What are the responsibilities and job description for the AI Engineer position at Yochana?
Role: AI Engineer
Location: Troy, MI (Onsite)
Duration: Contract or Full time
Visa: Dependent Visa
Major Responsibilities
- Develop, integrate, and deploy AI components including RAG pipelines, vector search, embeddings workflows, vector stores, and AI agents (tool/function calling, multi-step reasoning, workflow orchestration) using modern frameworks and best practices for production systems.
- Implement LLM applications using LangChain and LangGraph (or equivalent orchestration frameworks), including tool/function calling, multi-step workflows, guardrails, and evaluation.
- Evaluate and select models, embedding strategies, vector database options, and deployment approaches based on performance, cost, latency, reliability, and scalability requirements.
- Build and maintain model lifecycle capabilities including experimentation, versioning, packaging, deployment, and monitoring using MLflow (or equivalent) and robust MLOps/LLMOps practices.
- Integrate AI services into enterprise platforms using cloud-native patterns on Azure/AWS, including containerized deployments and scalable inference endpoints.
- Design and operate CI/CD pipelines for AI services, ensuring code quality via automated testing, reproducible builds, and environment parity.
- Verify, monitor, and optimize the performance of AI agents and chatbot/GenAI applications (model quality, drift, latency, retrieval relevance, agent success rates), and implement remediation strategies (retraining, prompt/model updates, rollback).
- Evaluation for RAG/agents (retrieval quality, grounding, hallucination rate, task success rate) and continuously improve performance through iterative experimentation.
- Design, build, and operate agentic solutions for enterprise and manufacturing use cases, including retrieval, planning, tool execution, and safe-action constraints (guardrails, allowlists, human-in-the-loop where needed).
- Work closely with data engineers and the cloud and DevOps team to produce, scale, and operate AI services.
- Collaborate with enterprise architects and domain experts to align AI/ML solutions with business needs and technical strategy.
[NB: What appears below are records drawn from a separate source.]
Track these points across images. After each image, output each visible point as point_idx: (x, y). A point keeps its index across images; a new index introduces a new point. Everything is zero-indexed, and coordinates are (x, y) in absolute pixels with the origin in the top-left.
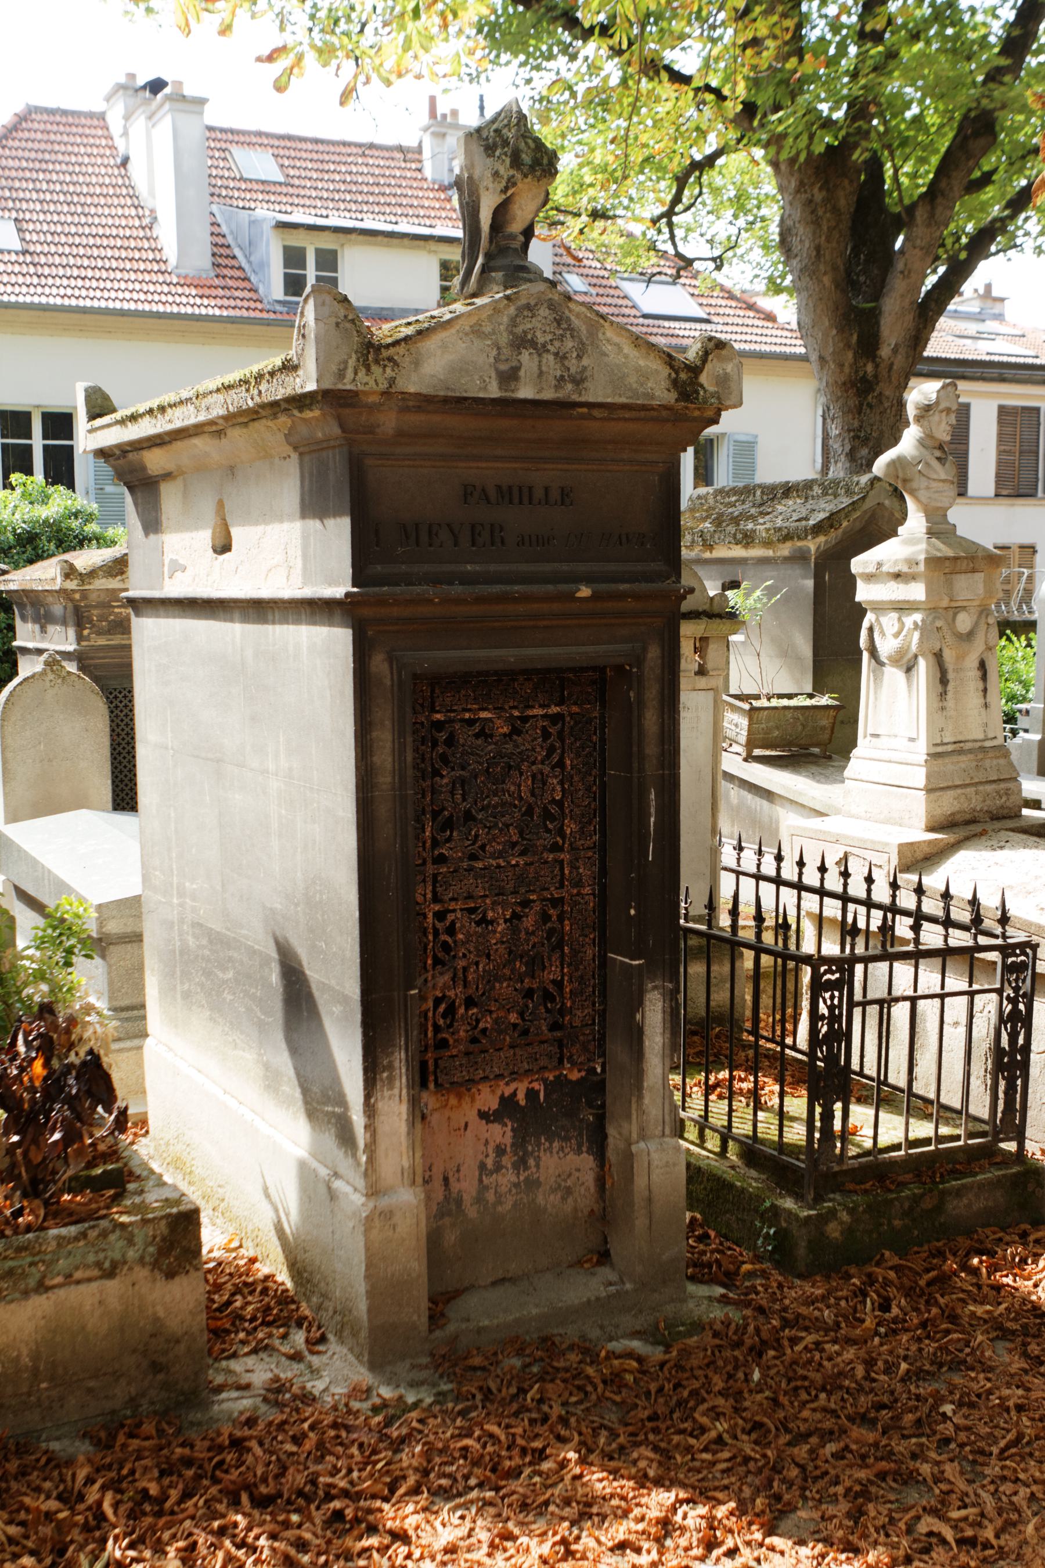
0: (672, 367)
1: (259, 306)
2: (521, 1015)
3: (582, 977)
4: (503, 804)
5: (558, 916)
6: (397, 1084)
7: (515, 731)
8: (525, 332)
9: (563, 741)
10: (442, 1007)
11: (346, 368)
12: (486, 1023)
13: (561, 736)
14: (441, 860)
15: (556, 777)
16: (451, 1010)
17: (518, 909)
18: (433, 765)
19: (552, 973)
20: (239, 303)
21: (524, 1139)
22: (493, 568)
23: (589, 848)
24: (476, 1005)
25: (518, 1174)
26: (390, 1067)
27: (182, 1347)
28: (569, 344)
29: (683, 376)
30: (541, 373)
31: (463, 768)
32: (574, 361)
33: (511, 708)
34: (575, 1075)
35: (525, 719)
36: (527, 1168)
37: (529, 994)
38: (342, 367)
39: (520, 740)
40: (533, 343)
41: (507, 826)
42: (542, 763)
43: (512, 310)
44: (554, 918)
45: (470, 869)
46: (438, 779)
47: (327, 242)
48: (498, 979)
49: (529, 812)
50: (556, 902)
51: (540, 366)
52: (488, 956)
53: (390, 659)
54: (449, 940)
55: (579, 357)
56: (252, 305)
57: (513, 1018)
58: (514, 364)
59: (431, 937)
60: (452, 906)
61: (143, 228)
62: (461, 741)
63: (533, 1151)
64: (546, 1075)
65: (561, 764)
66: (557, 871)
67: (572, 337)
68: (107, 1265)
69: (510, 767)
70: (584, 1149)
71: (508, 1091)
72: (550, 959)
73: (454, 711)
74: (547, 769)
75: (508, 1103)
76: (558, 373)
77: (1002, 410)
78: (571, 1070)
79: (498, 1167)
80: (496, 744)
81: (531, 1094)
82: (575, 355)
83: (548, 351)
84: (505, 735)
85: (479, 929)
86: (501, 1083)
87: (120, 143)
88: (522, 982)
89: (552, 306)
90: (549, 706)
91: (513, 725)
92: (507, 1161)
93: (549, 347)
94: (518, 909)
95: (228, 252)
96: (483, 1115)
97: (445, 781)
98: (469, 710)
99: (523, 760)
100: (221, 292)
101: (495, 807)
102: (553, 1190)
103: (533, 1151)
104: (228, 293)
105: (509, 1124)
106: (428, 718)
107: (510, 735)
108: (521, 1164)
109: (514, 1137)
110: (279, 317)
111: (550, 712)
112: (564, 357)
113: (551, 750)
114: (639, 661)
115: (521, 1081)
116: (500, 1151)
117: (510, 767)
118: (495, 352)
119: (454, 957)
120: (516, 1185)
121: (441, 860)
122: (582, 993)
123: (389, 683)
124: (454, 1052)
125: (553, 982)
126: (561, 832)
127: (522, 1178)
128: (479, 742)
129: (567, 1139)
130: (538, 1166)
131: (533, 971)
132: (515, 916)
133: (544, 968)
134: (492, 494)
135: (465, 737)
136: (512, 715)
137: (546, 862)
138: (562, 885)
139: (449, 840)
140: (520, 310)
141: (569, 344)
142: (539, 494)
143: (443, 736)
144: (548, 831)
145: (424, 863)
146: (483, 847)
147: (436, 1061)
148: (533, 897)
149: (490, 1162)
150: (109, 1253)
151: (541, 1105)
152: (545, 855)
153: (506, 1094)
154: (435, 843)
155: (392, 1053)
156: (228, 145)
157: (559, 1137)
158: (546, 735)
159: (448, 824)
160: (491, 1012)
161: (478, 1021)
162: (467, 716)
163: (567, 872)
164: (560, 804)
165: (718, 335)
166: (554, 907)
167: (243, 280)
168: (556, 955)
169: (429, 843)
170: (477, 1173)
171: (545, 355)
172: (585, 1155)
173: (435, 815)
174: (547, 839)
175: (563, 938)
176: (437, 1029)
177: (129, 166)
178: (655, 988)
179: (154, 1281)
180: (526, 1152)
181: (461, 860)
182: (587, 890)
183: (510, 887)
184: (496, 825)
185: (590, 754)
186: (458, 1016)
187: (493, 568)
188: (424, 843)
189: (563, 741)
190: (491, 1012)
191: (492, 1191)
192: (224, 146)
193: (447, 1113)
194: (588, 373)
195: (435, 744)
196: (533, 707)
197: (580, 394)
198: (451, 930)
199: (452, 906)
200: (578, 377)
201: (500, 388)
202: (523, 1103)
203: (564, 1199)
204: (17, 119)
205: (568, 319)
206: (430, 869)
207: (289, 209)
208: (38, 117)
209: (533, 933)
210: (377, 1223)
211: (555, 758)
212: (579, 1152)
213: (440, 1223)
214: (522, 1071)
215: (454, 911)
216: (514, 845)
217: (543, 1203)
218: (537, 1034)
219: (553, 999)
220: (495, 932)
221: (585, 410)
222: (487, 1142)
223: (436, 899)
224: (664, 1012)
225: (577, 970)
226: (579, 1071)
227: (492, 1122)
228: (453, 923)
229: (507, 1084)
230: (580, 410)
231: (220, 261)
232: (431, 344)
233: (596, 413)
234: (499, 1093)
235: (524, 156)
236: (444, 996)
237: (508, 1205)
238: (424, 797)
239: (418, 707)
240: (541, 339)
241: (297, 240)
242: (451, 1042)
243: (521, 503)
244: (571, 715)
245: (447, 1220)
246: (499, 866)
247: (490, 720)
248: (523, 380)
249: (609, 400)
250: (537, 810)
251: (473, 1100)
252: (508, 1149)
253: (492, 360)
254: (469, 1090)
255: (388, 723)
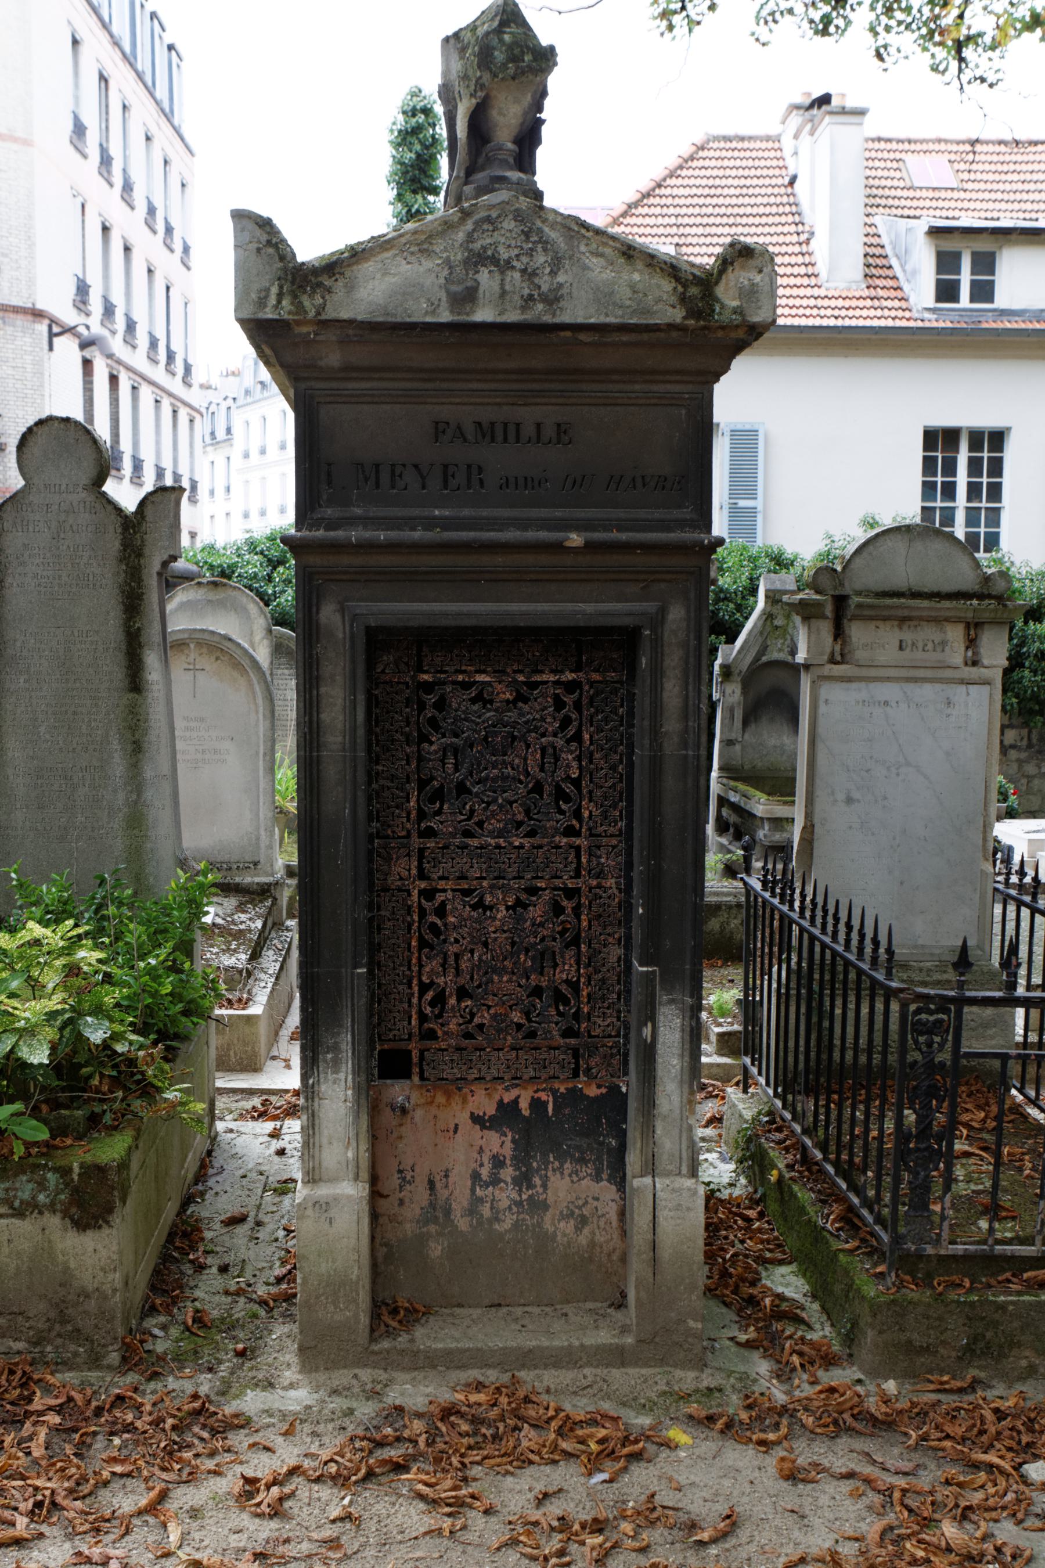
0: (677, 279)
1: (907, 314)
2: (527, 1014)
3: (603, 981)
4: (505, 778)
5: (573, 909)
6: (344, 1069)
7: (521, 698)
8: (484, 248)
9: (580, 712)
10: (430, 995)
11: (267, 297)
12: (484, 1017)
13: (578, 706)
14: (430, 833)
15: (572, 752)
16: (440, 999)
17: (523, 896)
18: (419, 730)
19: (566, 971)
20: (886, 313)
21: (527, 1153)
22: (466, 512)
23: (612, 836)
24: (471, 997)
25: (520, 1191)
26: (336, 1048)
27: (92, 1305)
28: (541, 259)
29: (694, 291)
30: (503, 293)
31: (456, 736)
32: (546, 278)
33: (515, 672)
34: (593, 1091)
35: (534, 685)
36: (530, 1186)
37: (537, 992)
38: (263, 294)
39: (526, 708)
40: (494, 260)
41: (511, 803)
42: (555, 735)
43: (469, 226)
44: (569, 911)
45: (464, 847)
46: (426, 745)
47: (983, 245)
48: (501, 971)
49: (538, 788)
50: (571, 893)
51: (502, 285)
52: (485, 944)
53: (342, 611)
54: (439, 922)
55: (553, 273)
56: (900, 314)
57: (516, 1017)
58: (469, 284)
59: (416, 918)
60: (442, 885)
61: (800, 244)
62: (454, 705)
63: (539, 1169)
64: (556, 1086)
65: (577, 737)
66: (571, 857)
67: (545, 250)
68: (17, 1204)
69: (514, 738)
70: (605, 1176)
71: (508, 1097)
72: (563, 957)
73: (445, 672)
74: (560, 742)
75: (507, 1113)
76: (526, 292)
77: (992, 301)
78: (588, 1084)
79: (495, 1181)
80: (496, 710)
81: (537, 1105)
82: (548, 270)
83: (513, 268)
84: (508, 702)
85: (475, 914)
86: (500, 1088)
87: (790, 162)
88: (528, 978)
89: (519, 216)
90: (562, 672)
91: (518, 691)
92: (508, 1173)
93: (515, 263)
94: (523, 896)
95: (884, 262)
96: (477, 1119)
97: (433, 748)
98: (464, 672)
99: (529, 731)
100: (869, 303)
101: (495, 780)
102: (563, 1217)
103: (539, 1169)
104: (876, 303)
105: (510, 1135)
106: (413, 678)
107: (514, 702)
108: (523, 1180)
109: (515, 1150)
110: (927, 324)
111: (563, 678)
112: (534, 274)
113: (566, 722)
114: (658, 620)
115: (525, 1088)
116: (498, 1162)
117: (514, 738)
118: (446, 272)
119: (445, 941)
120: (519, 1204)
121: (430, 833)
122: (603, 998)
123: (341, 636)
124: (443, 1046)
125: (567, 982)
126: (577, 814)
127: (524, 1197)
128: (475, 707)
129: (582, 1161)
130: (545, 1186)
131: (542, 967)
132: (518, 903)
133: (555, 966)
134: (469, 430)
135: (460, 701)
136: (515, 681)
137: (558, 847)
138: (578, 875)
139: (439, 812)
140: (478, 224)
141: (541, 259)
142: (528, 430)
143: (432, 699)
144: (562, 812)
145: (408, 836)
146: (480, 824)
147: (422, 1053)
148: (541, 884)
149: (485, 1173)
150: (19, 1194)
151: (549, 1118)
152: (557, 839)
153: (506, 1101)
154: (422, 815)
155: (339, 1034)
156: (903, 156)
157: (572, 1157)
158: (559, 704)
159: (438, 795)
160: (489, 1007)
161: (473, 1015)
162: (460, 678)
163: (584, 860)
164: (577, 783)
165: (742, 239)
166: (569, 898)
167: (895, 289)
168: (570, 953)
169: (414, 814)
170: (469, 1183)
171: (509, 273)
172: (604, 1183)
173: (422, 784)
174: (564, 822)
175: (579, 934)
176: (423, 1018)
177: (796, 185)
178: (672, 1001)
179: (66, 1230)
180: (529, 1167)
181: (453, 835)
182: (611, 882)
183: (512, 872)
184: (495, 800)
185: (615, 729)
186: (449, 1006)
187: (466, 512)
188: (409, 814)
189: (580, 712)
190: (489, 1007)
191: (488, 1205)
192: (898, 156)
193: (434, 1110)
194: (564, 291)
195: (422, 706)
196: (542, 672)
197: (554, 315)
198: (441, 911)
199: (442, 885)
200: (551, 297)
201: (452, 312)
202: (526, 1113)
203: (578, 1229)
204: (694, 148)
205: (540, 231)
206: (416, 842)
207: (957, 214)
208: (716, 145)
209: (541, 925)
210: (309, 1212)
211: (571, 731)
212: (597, 1178)
213: (425, 1230)
214: (526, 1077)
215: (444, 891)
216: (519, 824)
217: (551, 1229)
218: (546, 1039)
219: (566, 1002)
220: (494, 919)
221: (568, 334)
222: (481, 1151)
223: (422, 875)
224: (683, 1031)
225: (597, 971)
226: (599, 1087)
227: (489, 1128)
228: (443, 904)
229: (507, 1089)
230: (562, 334)
231: (874, 271)
232: (369, 267)
233: (583, 337)
234: (497, 1097)
235: (496, 53)
236: (432, 983)
237: (507, 1224)
238: (408, 763)
239: (402, 666)
240: (504, 254)
241: (950, 245)
242: (440, 1033)
243: (505, 440)
244: (592, 684)
245: (433, 1228)
246: (498, 847)
247: (489, 684)
248: (481, 301)
249: (592, 321)
250: (547, 789)
251: (465, 1101)
252: (508, 1162)
253: (442, 281)
254: (460, 1089)
255: (339, 679)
- Ensure compliance with internal governance and IT security standards and apply Responsible AI principles (privacy, traceability, human-in-the-loop where appropriate, auditability).
Knowledge and Education
- Degree in Computer Science, Data Science, or a similar field.
- Strong fundamentals in software engineering, data structures/algorithms, statistics, and machine learning principles.
Work Experience
- 6–7 years of overall experience.
- 3–4 years hands-on delivering AI/ML and/or GenAI solutions (training/inference pipelines, RAG/agents, deployment, monitoring, iteration) in production.
- Hands-on experience with cloud-native platforms (Azure/AWS) and container orchestration (Kubernetes, Docker) is an advantage.
- Hands-on experience with Databricks (Azure Databricks and/or Databricks on AWS) for large-scale data processing, model training, and production pipelines.
- Experience with vector databases (Azure AI Search, OpenSearch, pgvector, DBX Vector Search, or equivalent).
- Experience with CI/CD, automated testing, and code quality best practices.
- Skills and Competencies
- Strong Python engineering skills; ability to build clean, testable, production-grade services and libraries.
- Generative AI: LangChain, LangGraph, prompt engineering, retrieval-augmented generation, embeddings, and LLM evaluation/observability concepts.
- Deep learning/ML frameworks: PyTorch and/or TensorFlow; applied experience with model training, fine-tuning, evaluation, and optimization.
- Vector databases and search experience with vector indexing/retrieval concepts and platforms such as Azure AI Search, OpenSearch, pgvector, or equivalent.
- MLOps/LLMOps: MLflow (or equivalent), model registry/versioning, reproducibility, monitoring, and operational readiness.
- Cloud: hands-on implementation on Azure, AWS, and Databricks (IAM/security, networking basics, managed compute, storage, logging/monitoring).
- Containers and orchestration: Docker, Kubernetes(or equivalent deployment tooling).
- CI/CD: Git-based workflows, automated testing, build pipelines, release management, and quality gates.
- Strong communication skills and cross-functional collaboration; ability to translate ambiguous business needs into clear technical deliverables.